When I'm out exploring I usually have one or two with me - but I must admit that I rarely have an angler aboard who uses one....


----------



## Smackdaddy53 (Dec 31, 2012)

6’4” medium power fast action Zephyr Cove Custom casting rod for pretty much everything I fish with. No need for a 7-7’6” rod despite what others may believe. I’m all for a 7’ or longer for a spinning rod but a shorter rod will do everything you need and not wear you out fishing lures all day.


----------



## lemaymiami (Feb 9, 2007)

I only have two plug rods that are even seven feet long... One is an ultra-light built up on a light bonefish blank rated for 6-12lb line. It has one of the old (really old) Shimano Bantam 100 reels loaded with 10lb braid... It was designed specifically for tossing something as light as a single un-weighted shrimp...and is perfect for a 1/5oz. skimmer jig... These days it mostly just sits...

The second seven footer is a big fish rod with a Calcutta 400, loaded with either a topshot of 20 or 30lb braid... The blank was rated for 15 to 30lb line and is a solid big snook, redfish, or tarpon live bait rod. This is the only plug rod that I'll hand a beginner since they won't be doing a bit of actual casting with it...


----------



## TheAdamsProject (Oct 29, 2007)

I build mine as well. Either a MHX MB843 which is a fast action with a medium-heavy power and I leave it 7' or I cut 2" off the butt and build it 6'10.


----------



## Snoball (Dec 30, 2016)

Fitzgerald Versa series 7’4” med heavy, paired with Fitzgerald new bait-caster. This is a long rod but fishes much lighter.
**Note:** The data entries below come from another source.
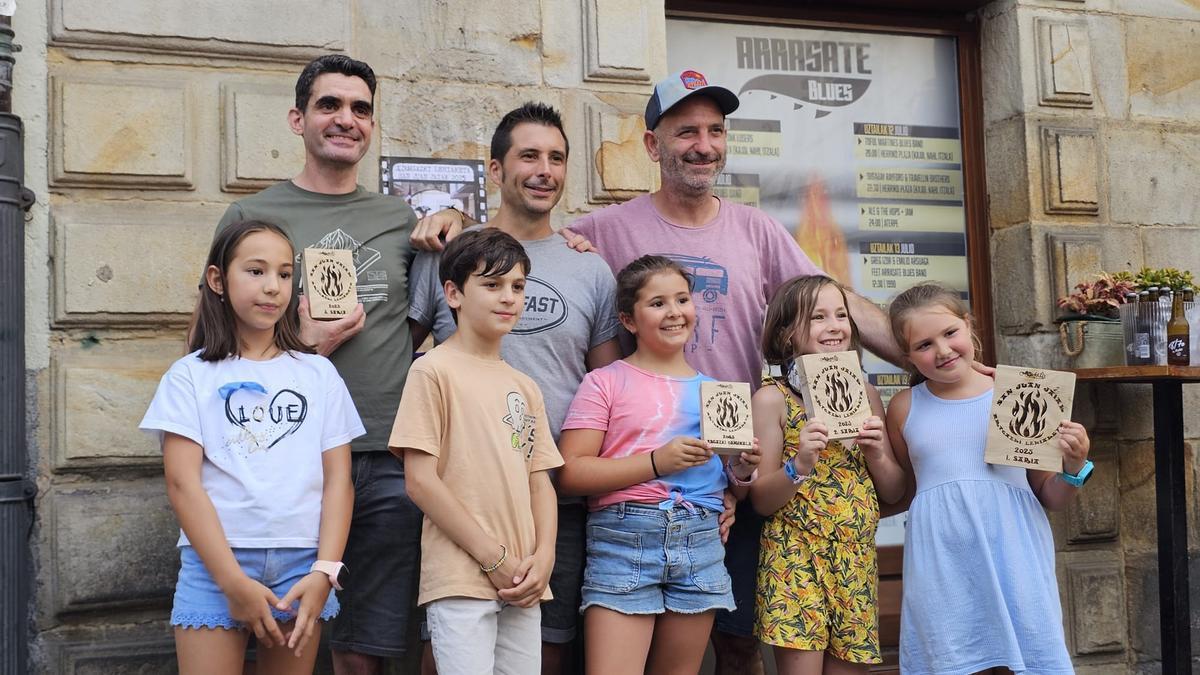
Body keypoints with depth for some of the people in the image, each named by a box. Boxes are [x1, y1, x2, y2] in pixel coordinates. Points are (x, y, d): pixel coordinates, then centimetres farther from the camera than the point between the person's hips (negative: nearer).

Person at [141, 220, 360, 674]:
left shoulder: (318, 373, 10)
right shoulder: (191, 375, 4)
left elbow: (338, 478, 5)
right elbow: (182, 481, -5)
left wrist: (324, 571, -7)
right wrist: (234, 581, -13)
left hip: (302, 562, 2)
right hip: (215, 561, -2)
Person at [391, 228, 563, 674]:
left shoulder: (525, 387, 15)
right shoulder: (435, 370, -5)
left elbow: (540, 481, 15)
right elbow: (420, 481, -10)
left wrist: (543, 557, -2)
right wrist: (495, 558, -11)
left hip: (523, 586, 6)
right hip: (461, 582, -6)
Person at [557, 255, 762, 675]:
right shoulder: (606, 382, 0)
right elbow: (570, 474, -9)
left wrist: (742, 471, 0)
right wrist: (657, 462, -16)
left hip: (701, 544, 5)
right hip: (624, 540, -4)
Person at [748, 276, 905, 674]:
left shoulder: (865, 395, 9)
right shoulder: (772, 398, -4)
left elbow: (894, 493, 12)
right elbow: (762, 500, -5)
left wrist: (877, 454, -7)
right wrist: (800, 465, -22)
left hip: (857, 561, 4)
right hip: (795, 560, -4)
We throw a ton of top water creek fishing where distance and accuracy is key.


----------



## tcov (Apr 7, 2018)

Sounds like I should try out making my own..sounds like a pretty fun hobby!


----------



## tcov (Apr 7, 2018)

Snoball said:


> Fitzgerald Versa series 7’4” med heavy, paired with Fitzgerald new bait-caster. This is a long rod but fishes much lighter. We throw a ton of top water creek fishing where distance and accuracy is key.
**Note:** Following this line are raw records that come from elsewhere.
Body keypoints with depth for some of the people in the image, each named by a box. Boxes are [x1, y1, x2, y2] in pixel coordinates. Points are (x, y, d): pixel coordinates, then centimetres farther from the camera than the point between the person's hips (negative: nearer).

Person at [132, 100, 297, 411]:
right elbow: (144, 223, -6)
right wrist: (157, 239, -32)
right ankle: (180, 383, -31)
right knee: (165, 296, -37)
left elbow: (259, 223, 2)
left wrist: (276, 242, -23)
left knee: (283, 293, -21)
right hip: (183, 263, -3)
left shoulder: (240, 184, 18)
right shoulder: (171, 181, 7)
Are these in stores? I like to get a feel for rods before purchase typically.


----------



## DBStoots (Jul 9, 2011)

I like the Falcon LowRider, 6'7" med/heavy. XG graphite blank, Fuji guides. They run about $140.


----------



## KCTim (Feb 7, 2017)

I have always liked the St Croix Avid series, they generally run $190-$210. However, for $140 I may have to pickup one of the Falcon LowRiders mentioned above and put the new Shimano Curado 150 DC on it!


----------



## Snoball (Dec 30, 2016)

We have several stores in the Gainesville Ocala area that stock them. Gary’s tackle box is my first choice but here is a link to the dealer locator.
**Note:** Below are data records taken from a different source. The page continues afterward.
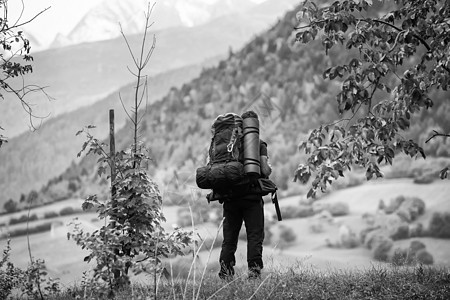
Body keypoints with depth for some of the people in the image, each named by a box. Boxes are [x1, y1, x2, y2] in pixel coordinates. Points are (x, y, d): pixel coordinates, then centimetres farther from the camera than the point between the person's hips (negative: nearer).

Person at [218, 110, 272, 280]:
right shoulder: (259, 145, 0)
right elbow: (265, 171, -9)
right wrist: (269, 170, 12)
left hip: (230, 197, 3)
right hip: (252, 197, -3)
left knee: (229, 236, 8)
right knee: (255, 235, 0)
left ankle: (225, 271, 3)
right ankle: (254, 269, -9)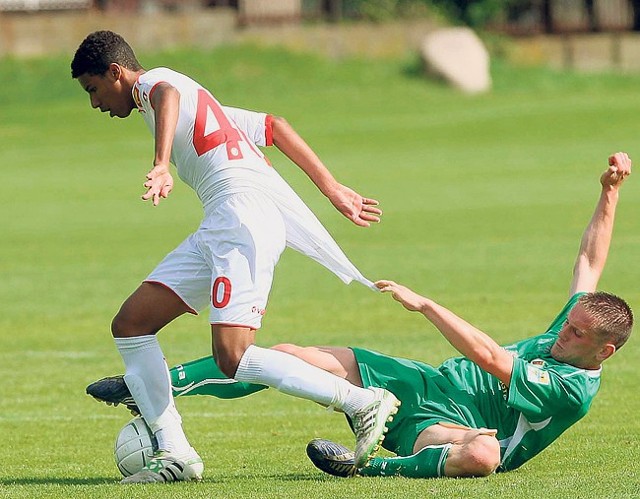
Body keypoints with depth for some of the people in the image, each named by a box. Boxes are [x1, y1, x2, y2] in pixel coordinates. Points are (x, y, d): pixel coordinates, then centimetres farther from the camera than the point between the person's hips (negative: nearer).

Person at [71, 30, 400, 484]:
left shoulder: (151, 82, 2)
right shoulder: (195, 101, 31)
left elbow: (167, 95, -24)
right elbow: (274, 127, 32)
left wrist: (162, 166, -41)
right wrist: (332, 189, 29)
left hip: (244, 208, -10)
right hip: (221, 226, 10)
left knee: (233, 358, -19)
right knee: (130, 325, 7)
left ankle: (366, 404, -9)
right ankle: (175, 453, 4)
https://fitzgeraldrods.com/store-locator/


tcov said:


> Are these in stores? I like to get a feel for rods before purchase typically.


----------



## Greg Allison (Mar 13, 2018)

6'6" Allstar ASL topwater rod. I personally like a moderate fast for working a spook, or fishing things with treble hooks.


----------



## SomaliPirate (Feb 5, 2016)

Snoball said:


> We have several stores in the Gainesville Ocala area that stock them. Gary’s tackle box is my first choice but here is a link to the dealer locator.
> 
> 
> 
> ...


I buy all my gear from Gary. If he doesn't have it in stock he'll order it.


----------



## tailchaser16 (Sep 23, 2008)

St. Croix Avid 7' Medium or Medium Heavy (can't remember) rod with a 5' handle. The original was too long. My reel is Shimano Curado K filled with 15# Power Pro.
I throw small skitter walks in the in the morning and then switch to 17M Mirrodine. Sometimes the only rod I use all day long. 
I have caught Snook, Reds and a few medium sized Tarpon with this outfit and love it! 
Only problem is Smackdaddy is trying to convert me to get a Lews.


----------



## Smackdaddy53 (Dec 31, 2012)

tailchaser16 said:


> St. Croix Avid 7' Medium or Medium Heavy (can't remember) rod with a 5' handle. The original was too long. My reel is Shimano Curado K filled with 15# Power Pro.
> I throw small skitter walks in the in the morning and then switch to 17M Mirrodine. Sometimes the only rod I use all day long.
> I have caught Snook, Reds and a few medium sized Tarpon with this outfit and love it!
> Only problem is Smackdaddy is trying to convert me to get a Lews.


If I can get used to that purple accent I’m going to buy a Lew’s Pro Ti next. The Custom Inshore is a beast. Lots of drag, more line capacity, casts a mile, smooth and bulletproof.


----------



## tcov (Apr 7, 2018)

All great suggestions! Thx guys.


----------